Stupéfait, Vincent se sentit légèrement indigné face à Phi qui, s’il avait d’abord cru qu’elle s’efforçait de jouer un rôle d’amabilité imposée par les circonstances, s’avérait en fait être pareille à elle-même ; incontournable centre décisionnel, imprévisible et insensible à autrui, qui prétendait pouvoir deviner ce qu’il en était d’une personne qu’elle avait à peine connue alors que lui, c’était vingt ans qu’il avait passés avec Amandine. Il se sentit cependant trop abattu pour répondre pertinemment, aussi se contenta-t-il d’acquiescer discrètement. Comme Phi se rendait compte de la soudaine faiblesse de l’homme veuf, elle lui proposa de s’arrêter à un banc. Tous deux s’assirent, et Vincent se mit alors à trembler comme s’il lui prenait l’envie de pleurer ; Amandine commençait à lui manquer et il désirait rentrer chez lui bien qu’aucune fatigue ne lui en intimait le besoin. Il faisait nuit désormais, et ce tremblement était devenu imperceptible, alors quand elle le parcourut de bas en haut du regard, avec la même dureté que n’appuyait plus l’opacité de ses yeux à cause de l’obscurité, Phi ne vit qu’un homme bien triste ne se rendant pas réellement encore compte de ce qui était en train de lui arriver, car si mourir à la sortie d’une boîte de nuit permettait à l’amant de se reconstruire après le deuil, et que succomber naturellement d’une douce et vieille mort gratifiait l’être aimé d’une digne attente de l’heure dernière, partir à trente-six ans, c’était abandonner le monde entier en plein milieu d’un long et douloureux chemin.
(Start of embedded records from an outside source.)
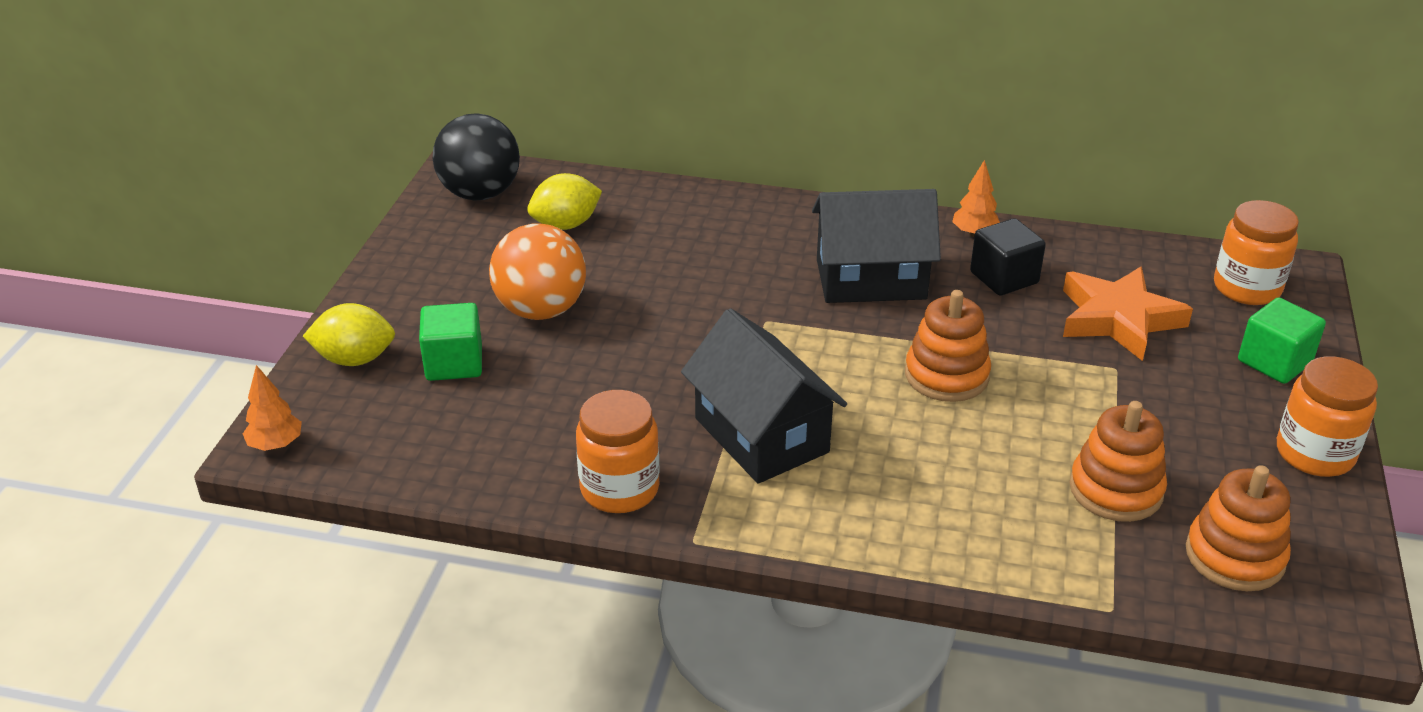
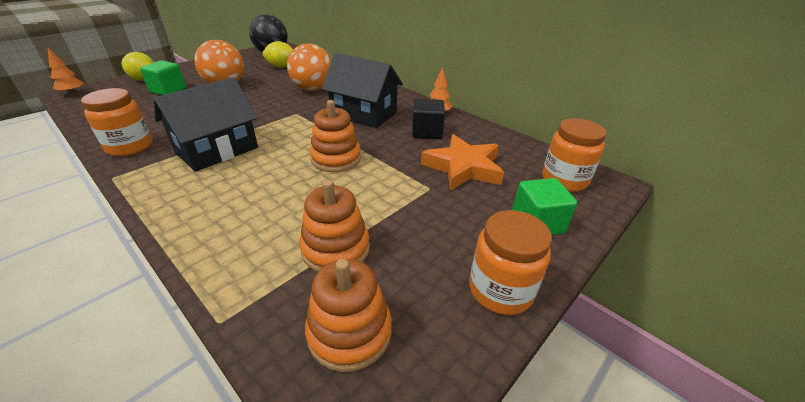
camera: 30 degrees right, 0 degrees up
(711, 258) = (313, 89): none -> orange ball
(761, 435) = (217, 150): black house -> black house turned 45 degrees clockwise

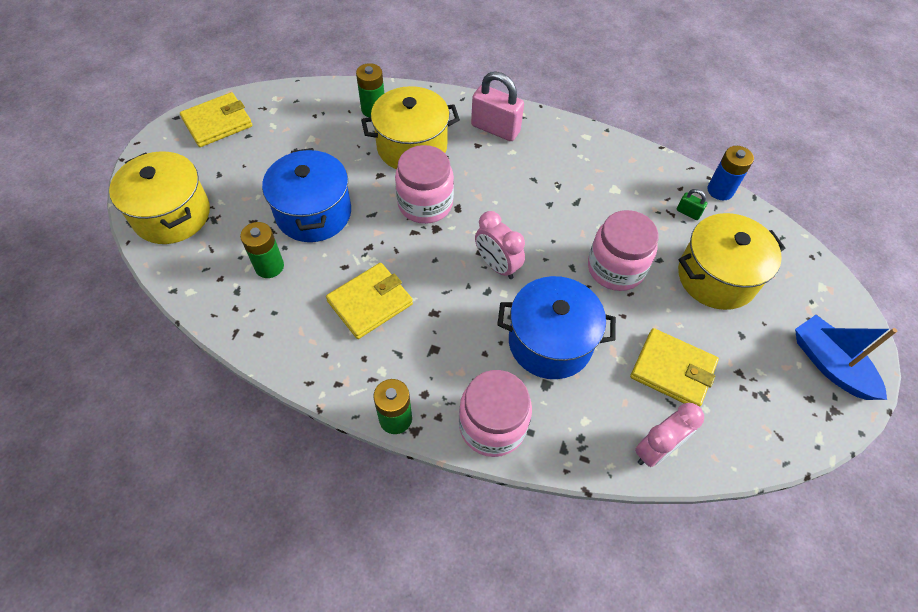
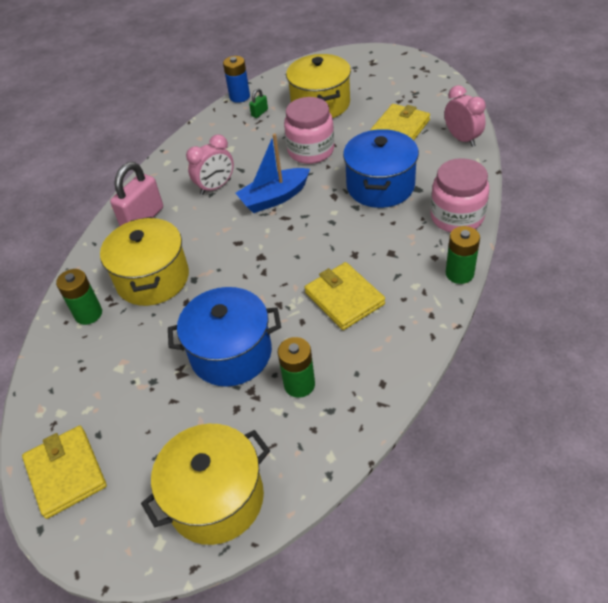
camera: 80 degrees left, 10 degrees down
(425, 204) = (230, 265): pink jar -> none
(497, 265) = (305, 216): pink clock -> pink clock (215, 187)
(830, 364) = (390, 66): blue boat -> blue boat (274, 198)

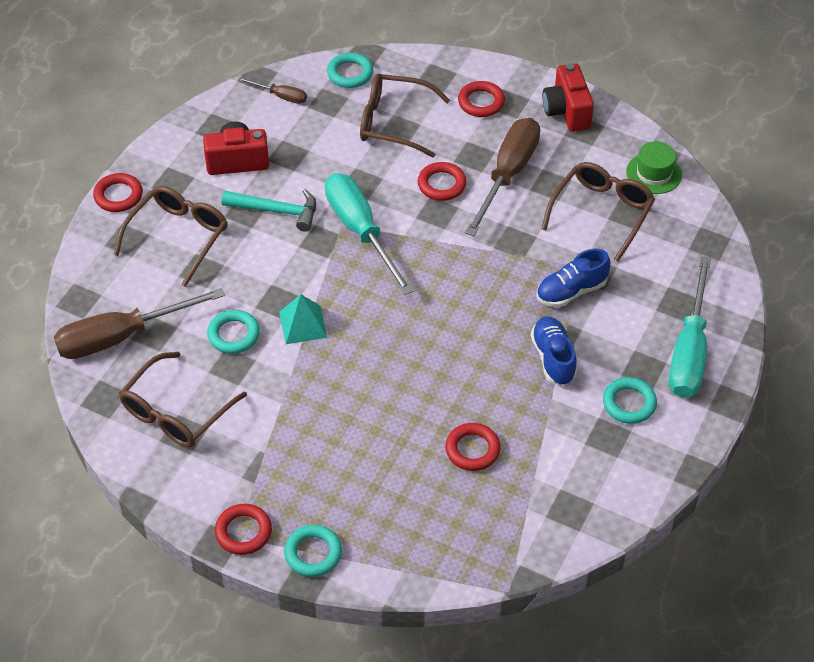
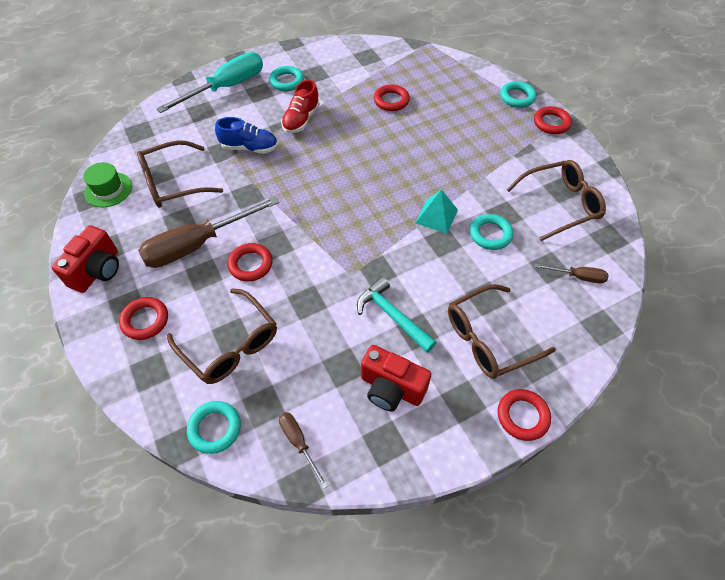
camera: 145 degrees left, 5 degrees up
(121, 337) = (577, 277): brown screwdriver -> brown screwdriver, size x0.47
(360, 231) = (342, 261): turquoise screwdriver -> none
(553, 358) = (301, 120): blue shoe -> red shoe

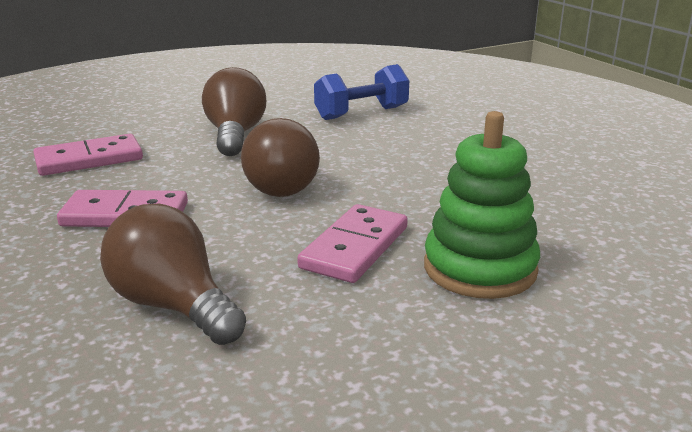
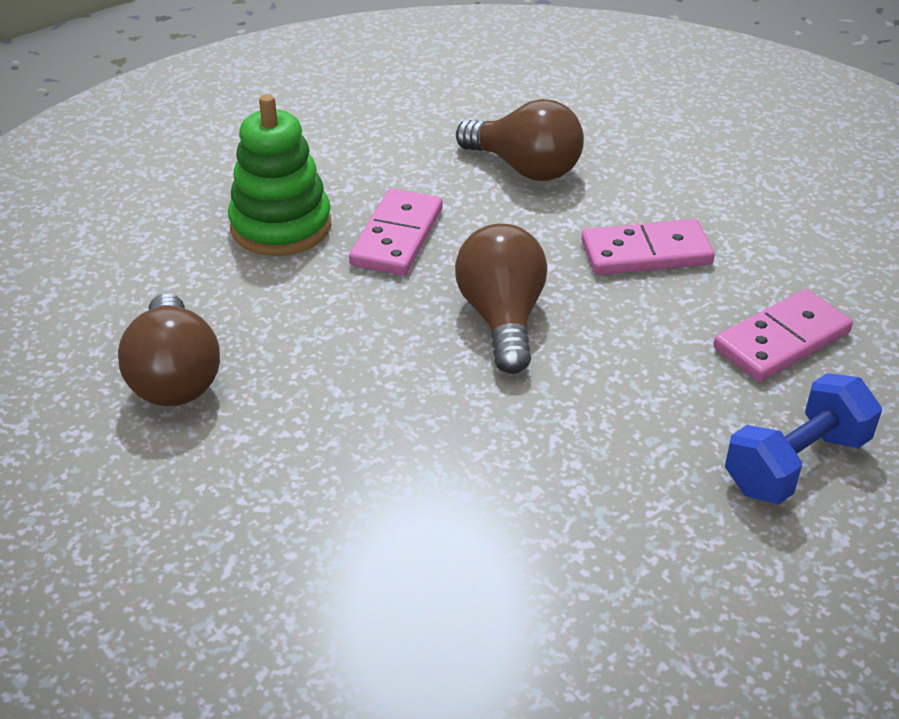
camera: 170 degrees right, 15 degrees up
(235, 135) = (629, 427): brown light bulb -> brown light bulb (175, 377)
(361, 113) = (450, 532): blue dumbbell -> blue dumbbell (796, 464)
Phi avait toujours considéré que s’en aller avant d’être en âge de le faire relevait de la volonté elle-même, et donc de la lâcheté. Amandine était peut-être heureuse, mais uniquement parce qu’elle éprouvait de la pitié pour ce jeune veuf, la cadre ne lui dirait pas qu’ainsi, Amandine avait surtout oublié les siens.

 

« -Je vous demandais si souhaitiez qu’Amandine continue de travailler car je me demande un peu quel genre de personne vous êtes.

-Je fais mon travail.

-Pourtant venir à l’enterrement d’Amandine n’était pas votre travail aujourd’hui.

-Si en quelque sorte. Je me dois de m’assurer que vous et votre entourage allez bien.

-C’est drôle ; je vous croyais inhumaine.

-Ne redites plus cela s’il vous plait, il ne me serait guère ravissant d’en faire un rapport. »

 

Vincent acquiesça de nouveau avec un air penaud qui répondait plus à sa tristesse qu’à la remarque de sa supérieure, puis cette dernière se leva et regarda vers le bout du chemin qui disparaissait derrière un tournant complètement avalé par l’obscurité. Lorsque le jeune veuf l’eût imitée, Phi se retourna vers lui et lui serra la main en lui souhaitant une bonne fin de soirée ainsi qu’un deuil ressourçant, en guise de séparation. Vincent lui répondit simplement par un « Merci, à bientôt. » avant de rebrousser chemin dans la direction du parking tandis que Phi était déjà en route pour l’arrêt de bus qui se trouvait de l’autre côté du parc. Amandine semblait avoir existé une dernière fois, mais désormais, la nuit l’avait happée à tout jamais.